"Louder! louder! louder! louder!" one's heart beats when reading Edgar Allan Poe's "The Tell-Tale Heart" (559). Poe was a man who led an odd life. He suffered from alcoholism. Locals knew him more as a drinker than as an author. He also had an odd romantic life. He married his younger cousin and his younger neighbor. It's no wonder he wrote such chillingly disturbing stories. However, he's not perfect; he is only human. In fact, he uses the emotions of humans in his tales. In "The Tell Tale Heart," Poe uses the emotions of fear and guilt to add to the story's intensity. .
Poe's stories are all alike. His male characters usually have a problem and have some odd mental issue. This is really a way for Poe to add himself to the story. His female characters are all said to be beautiful but yet sick or dead (Szumski 35). Also, his writing has a fixation with death, whether it"d be the physical signs, the wonder and mystery of it, deathbeds, etc. (Szumski 92).

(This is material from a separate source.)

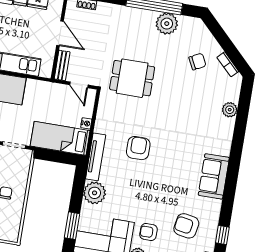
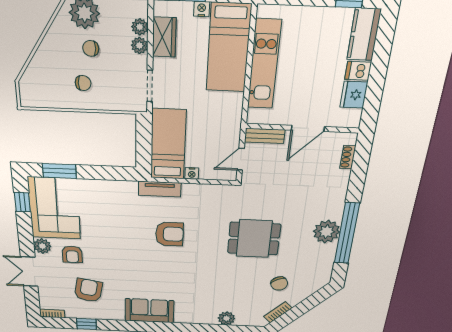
plant: (167, 24) -> (327, 232), moved
dining table: (132, 78) -> (254, 239), moved, turned 90
tv unit: (96, 157) -> (160, 189), width x0.71
plant: (95, 193) -> (106, 192), removed
armchair: (149, 232) -> (72, 254), turned 180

"What is this story about?" you may ask yourself. The story focuses on the Narrator's murder of the Old Man he is living with. The Narrator, however, is really trying to rid of the Old Man's "Evil Eye". Once the Narrator murder's the mean, he conceals the body in the floor of the home. Later that morning, officers come to ask why that there was screaming heard from the house. The Narrator plays dumb, and says that there's nothing to going on. But as he is lying to the officers, he starts to heart a noise in his head. His guilt causes him to hear the sound of a heart beating. This drives the man to eventually saying " "Villains," I shrieked, "dissemble no more! I admit the dead! - tear up the planks! - here, here! - It's the beating of his hideous heart!" " (559).
The story essentially has three central characters, The Narrator, the Old man, and the "Evil Eye", and two of these characters being victims. The Old Man is the initial victim of the Narrator's irritation with the "Evil Eye".